__Extracted data entries__:
╭──

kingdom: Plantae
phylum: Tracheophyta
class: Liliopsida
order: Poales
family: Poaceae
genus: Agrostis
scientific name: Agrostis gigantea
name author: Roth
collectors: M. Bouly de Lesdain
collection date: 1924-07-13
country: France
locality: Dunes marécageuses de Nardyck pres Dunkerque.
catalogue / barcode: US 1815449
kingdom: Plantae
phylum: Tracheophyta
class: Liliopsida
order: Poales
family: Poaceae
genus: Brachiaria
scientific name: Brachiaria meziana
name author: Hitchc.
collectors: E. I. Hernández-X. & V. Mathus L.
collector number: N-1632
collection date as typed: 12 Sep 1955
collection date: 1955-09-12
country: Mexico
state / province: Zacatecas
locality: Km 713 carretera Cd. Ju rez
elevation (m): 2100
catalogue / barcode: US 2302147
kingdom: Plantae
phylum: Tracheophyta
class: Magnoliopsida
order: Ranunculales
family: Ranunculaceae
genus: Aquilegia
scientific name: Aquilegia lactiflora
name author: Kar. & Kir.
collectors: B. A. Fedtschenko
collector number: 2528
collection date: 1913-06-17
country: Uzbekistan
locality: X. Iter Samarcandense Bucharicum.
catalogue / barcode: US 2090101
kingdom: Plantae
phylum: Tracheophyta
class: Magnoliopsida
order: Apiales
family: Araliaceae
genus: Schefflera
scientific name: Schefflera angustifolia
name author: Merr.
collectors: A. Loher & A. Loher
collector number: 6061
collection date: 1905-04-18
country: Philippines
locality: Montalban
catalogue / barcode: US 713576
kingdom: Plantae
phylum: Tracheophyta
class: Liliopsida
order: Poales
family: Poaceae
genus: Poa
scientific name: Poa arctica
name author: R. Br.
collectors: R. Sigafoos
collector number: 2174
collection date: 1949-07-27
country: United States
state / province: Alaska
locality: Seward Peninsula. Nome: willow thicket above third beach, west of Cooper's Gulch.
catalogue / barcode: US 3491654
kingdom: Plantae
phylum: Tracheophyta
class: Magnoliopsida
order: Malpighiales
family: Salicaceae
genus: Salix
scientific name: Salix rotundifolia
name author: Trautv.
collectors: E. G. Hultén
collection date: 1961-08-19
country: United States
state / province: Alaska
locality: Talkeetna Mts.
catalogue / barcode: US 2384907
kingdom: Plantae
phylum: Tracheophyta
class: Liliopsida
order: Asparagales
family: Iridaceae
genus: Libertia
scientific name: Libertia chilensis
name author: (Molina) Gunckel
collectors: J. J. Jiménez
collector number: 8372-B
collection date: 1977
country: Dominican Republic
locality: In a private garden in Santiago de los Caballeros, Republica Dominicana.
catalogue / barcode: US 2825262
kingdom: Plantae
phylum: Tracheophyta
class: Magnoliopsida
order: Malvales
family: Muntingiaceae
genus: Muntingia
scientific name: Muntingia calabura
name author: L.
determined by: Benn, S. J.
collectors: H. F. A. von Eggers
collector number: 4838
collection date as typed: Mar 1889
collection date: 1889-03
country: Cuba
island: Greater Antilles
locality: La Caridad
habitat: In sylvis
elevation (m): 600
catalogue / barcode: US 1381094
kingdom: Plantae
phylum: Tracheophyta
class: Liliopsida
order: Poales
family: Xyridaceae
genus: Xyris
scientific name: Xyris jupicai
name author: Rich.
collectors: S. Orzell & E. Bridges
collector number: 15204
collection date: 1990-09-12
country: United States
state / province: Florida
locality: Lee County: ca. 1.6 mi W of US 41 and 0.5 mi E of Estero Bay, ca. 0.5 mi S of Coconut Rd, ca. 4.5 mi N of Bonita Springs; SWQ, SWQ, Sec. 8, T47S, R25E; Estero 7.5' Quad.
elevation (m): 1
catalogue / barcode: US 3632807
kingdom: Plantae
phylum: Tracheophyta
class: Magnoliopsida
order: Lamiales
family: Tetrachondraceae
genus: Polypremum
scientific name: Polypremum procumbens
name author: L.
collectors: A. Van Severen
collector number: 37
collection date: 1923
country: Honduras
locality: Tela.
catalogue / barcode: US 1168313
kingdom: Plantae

╰──

__What this task involves__: Rewrite the material with "collectors" changed to "collected by" wherever it occurs, keeping everything else the same.

__Written answer__:
kingdom: Plantae
phylum: Tracheophyta
class: Liliopsida
order: Poales
family: Poaceae
genus: Agrostis
scientific name: Agrostis gigantea
name author: Roth
collected by: M. Bouly de Lesdain
collection date: 1924-07-13
country: France
locality: Dunes marécageuses de Nardyck pres Dunkerque.
catalogue / barcode: US 1815449
kingdom: Plantae
phylum: Tracheophyta
class: Liliopsida
order: Poales
family: Poaceae
genus: Brachiaria
scientific name: Brachiaria meziana
name author: Hitchc.
collected by: E. I. Hernández-X. & V. Mathus L.
collector number: N-1632
collection date as typed: 12 Sep 1955
collection date: 1955-09-12
country: Mexico
state / province: Zacatecas
locality: Km 713 carretera Cd. Ju rez
elevation (m): 2100
catalogue / barcode: US 2302147
kingdom: Plantae
phylum: Tracheophyta
class: Magnoliopsida
order: Ranunculales
family: Ranunculaceae
genus: Aquilegia
scientific name: Aquilegia lactiflora
name author: Kar. & Kir.
collected by: B. A. Fedtschenko
collector number: 2528
collection date: 1913-06-17
country: Uzbekistan
locality: X. Iter Samarcandense Bucharicum.
catalogue / barcode: US 2090101
kingdom: Plantae
phylum: Tracheophyta
class: Magnoliopsida
order: Apiales
family: Araliaceae
genus: Schefflera
scientific name: Schefflera angustifolia
name author: Merr.
collected by: A. Loher & A. Loher
collector number: 6061
collection date: 1905-04-18
country: Philippines
locality: Montalban
catalogue / barcode: US 713576
kingdom: Plantae
phylum: Tracheophyta
class: Liliopsida
order: Poales
family: Poaceae
genus: Poa
scientific name: Poa arctica
name author: R. Br.
collected by: R. Sigafoos
collector number: 2174
collection date: 1949-07-27
country: United States
state / province: Alaska
locality: Seward Peninsula. Nome: willow thicket above third beach, west of Cooper's Gulch.
catalogue / barcode: US 3491654
kingdom: Plantae
phylum: Tracheophyta
class: Magnoliopsida
order: Malpighiales
family: Salicaceae
genus: Salix
scientific name: Salix rotundifolia
name author: Trautv.
collected by: E. G. Hultén
collection date: 1961-08-19
country: United States
state / province: Alaska
locality: Talkeetna Mts.
catalogue / barcode: US 2384907
kingdom: Plantae
phylum: Tracheophyta
class: Liliopsida
order: Asparagales
family: Iridaceae
genus: Libertia
scientific name: Libertia chilensis
name author: (Molina) Gunckel
collected by: J. J. Jiménez
collector number: 8372-B
collection date: 1977
country: Dominican Republic
locality: In a private garden in Santiago de los Caballeros, Republica Dominicana.
catalogue / barcode: US 2825262
kingdom: Plantae
phylum: Tracheophyta
class: Magnoliopsida
order: Malvales
family: Muntingiaceae
genus: Muntingia
scientific name: Muntingia calabura
name author: L.
determined by: Benn, S. J.
collected by: H. F. A. von Eggers
collector number: 4838
collection date as typed: Mar 1889
collection date: 1889-03
country: Cuba
island: Greater Antilles
locality: La Caridad
habitat: In sylvis
elevation (m): 600
catalogue / barcode: US 1381094
kingdom: Plantae
phylum: Tracheophyta
class: Liliopsida
order: Poales
family: Xyridaceae
genus: Xyris
scientific name: Xyris jupicai
name author: Rich.
collected by: S. Orzell & E. Bridges
collector number: 15204
collection date: 1990-09-12
country: United States
state / province: Florida
locality: Lee County: ca. 1.6 mi W of US 41 and 0.5 mi E of Estero Bay, ca. 0.5 mi S of Coconut Rd, ca. 4.5 mi N of Bonita Springs; SWQ, SWQ, Sec. 8, T47S, R25E; Estero 7.5' Quad.
elevation (m): 1
catalogue / barcode: US 3632807
kingdom: Plantae
phylum: Tracheophyta
class: Magnoliopsida
order: Lamiales
family: Tetrachondraceae
genus: Polypremum
scientific name: Polypremum procumbens
name author: L.
collected by: A. Van Severen
collector number: 37
collection date: 1923
country: Honduras
locality: Tela.
catalogue / barcode: US 1168313
kingdom: Plantae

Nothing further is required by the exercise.